Workflow and Media

This page provides a general overview of the Remix AVOD workflow and some detail about what you need to consider regarding your source content:


The general workflow of Unified Remix is that it creates a remixed MP4 file from a SMIL Playlist. This remixed MP4 is ISOBMFF compliant. For a bit more background, please see Unified Remix - VOD. In short, a complete workflow is as follows, with the fourth step being unique to Unified Remix AVOD:

  • Generate a SMIL playlist that is used as input for Unified Remix.

  • Use Unified Remix to create a remixed MP4 from the SMIL playlist.

  • Package the remixed MP4 into a an actual stream using Unified Packager or Unified Origin.

  • Potentially use a third-party ad insertion service to dynamically insert ads.

For a Unified Remix AVOD use case, the SMIL Playlist lists one or more media sequences that are to be played consecutively and, if not yet present in the content itself, may include (additional) Timed Metadata as well.
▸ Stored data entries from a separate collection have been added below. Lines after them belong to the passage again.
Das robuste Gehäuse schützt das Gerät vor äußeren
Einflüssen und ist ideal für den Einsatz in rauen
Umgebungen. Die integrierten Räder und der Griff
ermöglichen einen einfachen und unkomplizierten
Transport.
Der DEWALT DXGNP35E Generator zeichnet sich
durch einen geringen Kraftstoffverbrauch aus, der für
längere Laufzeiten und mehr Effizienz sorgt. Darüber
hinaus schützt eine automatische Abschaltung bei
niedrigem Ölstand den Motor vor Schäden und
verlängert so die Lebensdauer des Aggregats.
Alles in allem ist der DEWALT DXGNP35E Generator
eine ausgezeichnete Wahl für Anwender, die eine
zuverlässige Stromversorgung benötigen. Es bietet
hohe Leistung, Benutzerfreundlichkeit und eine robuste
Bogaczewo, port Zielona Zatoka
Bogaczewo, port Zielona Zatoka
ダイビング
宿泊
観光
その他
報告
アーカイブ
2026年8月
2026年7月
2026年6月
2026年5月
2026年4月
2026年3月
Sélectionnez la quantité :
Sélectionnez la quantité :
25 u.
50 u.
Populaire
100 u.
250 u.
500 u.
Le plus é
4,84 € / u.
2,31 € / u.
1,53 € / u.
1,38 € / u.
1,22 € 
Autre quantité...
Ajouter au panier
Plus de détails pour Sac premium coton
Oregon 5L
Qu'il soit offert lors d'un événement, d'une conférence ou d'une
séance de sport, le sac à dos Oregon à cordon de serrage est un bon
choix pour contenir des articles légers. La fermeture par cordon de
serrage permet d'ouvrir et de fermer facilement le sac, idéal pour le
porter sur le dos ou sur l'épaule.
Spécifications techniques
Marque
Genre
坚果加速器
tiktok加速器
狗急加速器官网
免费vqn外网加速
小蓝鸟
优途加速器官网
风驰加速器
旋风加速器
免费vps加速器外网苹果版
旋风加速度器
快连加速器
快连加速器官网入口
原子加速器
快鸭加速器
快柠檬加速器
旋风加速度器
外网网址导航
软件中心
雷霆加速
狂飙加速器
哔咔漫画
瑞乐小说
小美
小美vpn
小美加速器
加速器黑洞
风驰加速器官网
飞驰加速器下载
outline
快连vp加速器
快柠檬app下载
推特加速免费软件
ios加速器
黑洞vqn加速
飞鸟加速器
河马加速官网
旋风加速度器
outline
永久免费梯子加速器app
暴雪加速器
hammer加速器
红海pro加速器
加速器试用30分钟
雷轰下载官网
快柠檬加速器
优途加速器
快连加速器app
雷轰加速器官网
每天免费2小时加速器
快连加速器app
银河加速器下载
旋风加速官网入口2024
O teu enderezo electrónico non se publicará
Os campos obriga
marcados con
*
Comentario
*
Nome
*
This Timed Metadata may be used to identify ad breaks.

The resulting remixed MP4 is a representation of the SMIL Playlist and represents all audio, video and Timed Metadata. The remixed MP4 does not contain actual media data, but instead references the original audio/video. Hence, a remixed MP4 is generally small in size.

When the media is not preconditioned (i.e., splice points do not match up with a keyframe in the video), Unified Remix may condition the media by closing the GOP at the splice point and inserting a keyframe. The transcoded GOP is then stored in the remixed MP4 file and no longer externally referenced. For more info about conditioning media, see Media Conditioning For Ad Insertion.

Generating a remixed MP4 with Unified Remix

The command-line used to generate a remixed MP4 from a SMIL playlist is very straightforward. All that is needed is to specify the playlist as input and the remixed MP4 as output:


unified_remix -o remixed.mp4 playlist.smil

The path(s) to the content in the SMIL playlist can be relative or absolute. The remixed MP4 that Remix will create from the playlist will reference the content using the same paths. If you use a relative path in your SMIL, it must be a downward path and it must reference local content. To create a remixed MP4 that references remote content using relative paths, mount the remote content so that you process it as if it's local. You can do this using a tool like s3fs or similar.

To learn more about the requirements and possibilities regarding the SMIL playlist format that is used as input for Unified Remix, please see the documentation further down below: SMIL Playlists - Timed Metadata - SCTE 35.


Unified Remix can ingest ISOBMFF subtitles (14496-30). This works best when the source uses fragmented WebVTT (text/wvtt) rather than TTML (subt/stpp) because the former can be dref-ed while the latter requires the transcoding of the media data payload. For optimal alignment of text track with main content we advise to package it with the same fragment duration (or GOP size) as the video before using at input for Unified Remix.

For example:


mp4split --fragment_duration=6006/1000 subs.cmft subs.vtt --track_language=eng

Source Media Considerations

Source media supplied to Unified Remix can come in many forms; fragmented or progressive MP4, and with either one or multiple tracks within a single file.

In scenarios where you source media contains multiple tracks per file, you should consider that Remix will process tracks based on the following attributes: type, role, language, bitrate. If two tracks in a file share the same values for all of these attributes, Remix will discard one the two as a duplicate and process only one of them.

This can be problematic in scenarios where not all of these attributes are set to a value that best describes the content. An example of this could be an MP4 containing two audio tracks (one for regular audio and one for audio description), both encoded with the same codec (AAC), bitrate (128Kbps), language (English), as well as the same role (main). In this case, the audio description track could be distinguished from the main audio by changing it's role to 'description'.